* [STATED EXERCISE] Report every line of the material below that contains the word "scientific", copying each line in full.

[Dataset records]
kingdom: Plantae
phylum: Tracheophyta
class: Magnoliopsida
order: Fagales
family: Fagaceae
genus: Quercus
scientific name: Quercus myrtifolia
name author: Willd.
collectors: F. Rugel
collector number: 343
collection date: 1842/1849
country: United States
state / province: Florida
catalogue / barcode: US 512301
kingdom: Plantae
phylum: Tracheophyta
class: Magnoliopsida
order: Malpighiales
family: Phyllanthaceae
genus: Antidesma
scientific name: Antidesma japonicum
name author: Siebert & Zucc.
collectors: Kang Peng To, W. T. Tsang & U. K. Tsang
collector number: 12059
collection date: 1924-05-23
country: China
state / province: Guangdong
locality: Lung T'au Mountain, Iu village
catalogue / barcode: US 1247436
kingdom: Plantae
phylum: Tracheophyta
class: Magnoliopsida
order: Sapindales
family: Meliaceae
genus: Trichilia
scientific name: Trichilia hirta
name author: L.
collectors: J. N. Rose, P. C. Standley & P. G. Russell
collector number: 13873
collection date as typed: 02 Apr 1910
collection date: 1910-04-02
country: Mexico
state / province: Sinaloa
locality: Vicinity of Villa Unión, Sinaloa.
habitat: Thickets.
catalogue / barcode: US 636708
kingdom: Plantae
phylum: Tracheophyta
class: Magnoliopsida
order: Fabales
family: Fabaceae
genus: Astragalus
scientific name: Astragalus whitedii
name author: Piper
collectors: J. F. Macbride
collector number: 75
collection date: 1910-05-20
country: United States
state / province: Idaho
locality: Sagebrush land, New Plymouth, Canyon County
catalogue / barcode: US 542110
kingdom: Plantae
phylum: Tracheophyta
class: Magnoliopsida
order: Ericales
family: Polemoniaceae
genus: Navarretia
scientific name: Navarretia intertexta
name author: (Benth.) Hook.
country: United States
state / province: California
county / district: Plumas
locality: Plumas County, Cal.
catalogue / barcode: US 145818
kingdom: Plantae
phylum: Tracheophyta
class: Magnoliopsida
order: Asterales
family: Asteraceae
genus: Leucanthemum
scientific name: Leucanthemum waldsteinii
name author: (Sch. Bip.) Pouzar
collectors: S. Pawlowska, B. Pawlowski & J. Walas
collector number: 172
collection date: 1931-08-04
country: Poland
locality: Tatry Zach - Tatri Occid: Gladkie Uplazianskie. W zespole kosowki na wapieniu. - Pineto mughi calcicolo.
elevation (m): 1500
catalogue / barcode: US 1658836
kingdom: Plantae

* [RESPONSE TO THIS EXERCISE]
scientific name: Quercus myrtifolia
scientific name: Antidesma japonicum
scientific name: Trichilia hirta
scientific name: Astragalus whitedii
scientific name: Navarretia intertexta
scientific name: Leucanthemum waldsteinii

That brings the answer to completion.